A 85 ans, dans le ‘Tombon San Marco’, Gae Aulenti toujours alerte

A 85 ans, dans le ‘Tombon San Marco’, Gae Aulenti toujours alerte

Architecte, designer, rédactrice… Gae Aulenti est en Italie une incontournable femme de l’art. Le 28 décembre 2011, la journaliste Alessandra Coppa lui rend un vibrant hommage dans les colonnes de Living24, le portail d’un groupe de presse dédié à l’ameublement, le mobilier et le design d’intérieur. Retour sur l’aventure engagée d’une femme de tête.

Italie | Milan | Gae Aulenti |

Contexte
Gae Aulenti est la première femme architecte à qui le Japon a accordé le Praemium Imperiale. A la fois rédactrice, architecte, scénographe, enseignante et designer, cette Italienne née en 1927 continue son parcours jusqu’à nos jours avec le dynamisme de ses vingt ans.
De renommée mondiale, elle a à son actif de grands projets ainsi que des petits objets. Du musée d’Orsay jusqu’à la lampe culte Pipistrello, Gae Aulenti a su montrer toutes ces années qu’elle est une architecte pluridisciplinaire jusqu’au bout des ongles.

Diplômée en architecture à l’Ecole polytechnique de Milan en 1953, elle a conçu en 1980 l’une des icônes italiennes, la Fontana Arte, la table avec des roues, un objet qui fait partie de la collection permanente du Museum of Modern Art (MOMA) de New York. Elle a également conçu une scénographie pour le théâtre de Luca Ronconi en 1975 à La Scala.
Parmi ses projets récents ou en cours : le réaménagement de la place de Cadorna à Milan ; la station-musée de ‘Dante’ du métro à Naples ; le lac Meina (Novare) ; une centrale thermique à Rimini ; les aéroports de Pérouse et d’Aoste ; la restauration du Palais Branciforte à Palerme ; le réaménagement du Complexe Saint-Augustin à Modène.
Elle est, en France, Chevalier de la Légion d’Honneur.
SH

ARCHITECTE TOUJOURS – ENTRETIEN AVEC GAE AULENTI
Alessandra Coppa | Living24

MILAN – L’architecture toujours au centre, mais avec philosophie. Du design industriel à l’architecture intérieure, de l’urbanisme à la scénographie, les pièces organiques d’un style unique de conception laissent paraître les multiples âmes de Gae Aulenti qui composent une architecture sans priorité ni engagement politique.

Consigne de travail> Recopiez fidèlement le passage de l'article sur Gae Aulenti qui va de « Parmi ses projets » jusqu'à « la Légion d’Honneur. ».

Données de paramètres extrinsèques de caméra:

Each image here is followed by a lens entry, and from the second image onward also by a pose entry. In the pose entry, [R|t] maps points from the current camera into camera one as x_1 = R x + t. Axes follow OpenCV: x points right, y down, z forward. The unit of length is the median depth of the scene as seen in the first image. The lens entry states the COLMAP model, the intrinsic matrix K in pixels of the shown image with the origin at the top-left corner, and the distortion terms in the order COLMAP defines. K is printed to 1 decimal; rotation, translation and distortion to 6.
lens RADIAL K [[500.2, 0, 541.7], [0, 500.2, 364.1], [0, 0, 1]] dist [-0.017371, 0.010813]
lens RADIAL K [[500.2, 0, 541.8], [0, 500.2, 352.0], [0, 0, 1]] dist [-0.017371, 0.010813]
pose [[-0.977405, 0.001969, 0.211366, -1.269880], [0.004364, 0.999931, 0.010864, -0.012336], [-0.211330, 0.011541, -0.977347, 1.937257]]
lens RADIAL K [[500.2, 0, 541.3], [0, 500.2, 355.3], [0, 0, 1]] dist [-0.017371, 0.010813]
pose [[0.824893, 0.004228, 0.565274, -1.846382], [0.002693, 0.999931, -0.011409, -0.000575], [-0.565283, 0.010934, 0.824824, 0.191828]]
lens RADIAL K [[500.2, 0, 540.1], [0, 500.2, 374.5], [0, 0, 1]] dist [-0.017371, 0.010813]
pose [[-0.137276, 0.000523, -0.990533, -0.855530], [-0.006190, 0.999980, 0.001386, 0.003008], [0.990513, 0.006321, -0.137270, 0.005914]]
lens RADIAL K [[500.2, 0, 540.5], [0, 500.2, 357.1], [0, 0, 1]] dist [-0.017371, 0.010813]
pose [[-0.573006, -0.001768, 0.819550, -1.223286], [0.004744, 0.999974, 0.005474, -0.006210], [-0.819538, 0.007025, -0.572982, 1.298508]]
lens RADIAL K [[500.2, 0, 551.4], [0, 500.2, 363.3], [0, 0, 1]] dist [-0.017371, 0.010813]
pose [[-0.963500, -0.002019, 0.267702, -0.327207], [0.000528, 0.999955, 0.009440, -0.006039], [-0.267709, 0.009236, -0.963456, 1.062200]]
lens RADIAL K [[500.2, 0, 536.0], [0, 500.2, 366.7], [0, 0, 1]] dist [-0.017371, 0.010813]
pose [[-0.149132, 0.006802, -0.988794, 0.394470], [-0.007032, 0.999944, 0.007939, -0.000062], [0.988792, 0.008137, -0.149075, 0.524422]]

Solution rédigée>
Parmi ses projets récents ou en cours : le réaménagement de la place de Cadorna à Milan ; la station-musée de ‘Dante’ du métro à Naples ; le lac Meina (Novare) ; une centrale thermique à Rimini ; les aéroports de Pérouse et d’Aoste ; la restauration du Palais Branciforte à Palerme ; le réaménagement du Complexe Saint-Augustin à Modène.
Elle est, en France, Chevalier de la Légion d’Honneur.